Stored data
^^^^^^^^^^^^^^^^

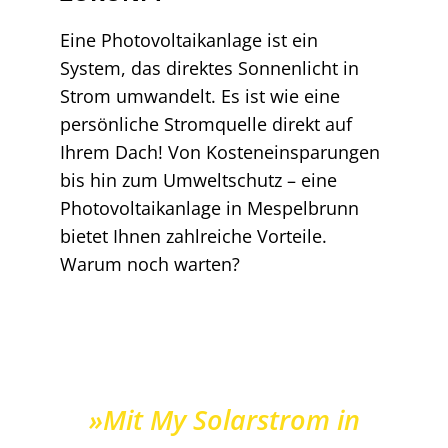
Eine Photovoltaikanlage ist ein
System, das direktes Sonnenlicht in
Strom umwandelt. Es ist wie eine
persönliche Stromquelle direkt auf
Ihrem Dach! Von Kosteneinsparungen
bis hin zum Umweltschutz – eine
Photovoltaikanlage in Mespelbrunn
bietet Ihnen zahlreiche Vorteile.
Warum noch warten?
»Mit My Solarstrom in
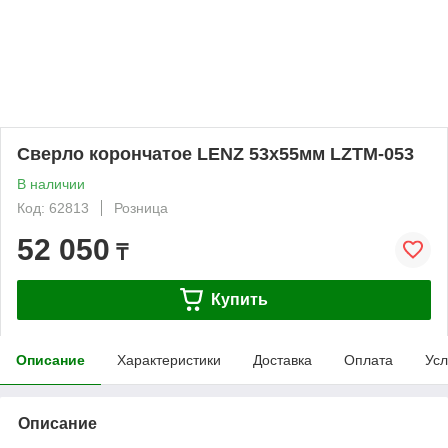
Сверло корончатое LENZ 53х55мм LZTM-053
В наличии
Код: 62813
Розница
52 050
₸
Купить
Описание
Характеристики
Доставка
Оплата
Усл
Описание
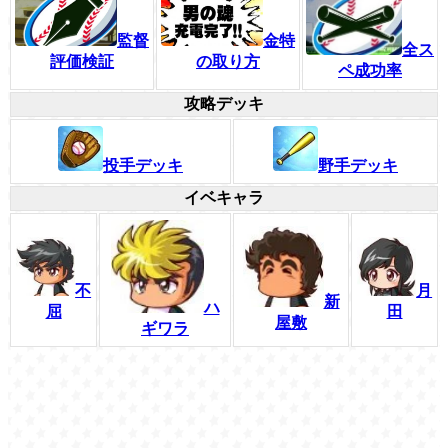
監督
金特
全ス
評価検証
の取り方
ペ成功率
攻略デッキ
投手デッキ
野手デッキ
イベキャラ
不
月
新
ハ
屈
田
屋敷
ギワラ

^^^^^^^^^^^^^^^^

Once you find the line that contains "bietet Ihnen zahlreiche Vorteile.", reproduce it and every line after it through the end of the entries above, exactly as written, with no pictures.

bietet Ihnen zahlreiche Vorteile.
Warum noch warten?
»Mit My Solarstrom in
Сверло корончатое LENZ 53х55мм LZTM-053
В наличии
Код: 62813
Розница
52 050
₸
Купить
Описание
Характеристики
Доставка
Оплата
Усл
Описание
監督
金特
全ス
評価検証
の取り方
ペ成功率
攻略デッキ
投手デッキ
野手デッキ
イベキャラ
不
月
新
ハ
屈
田
屋敷
ギワラ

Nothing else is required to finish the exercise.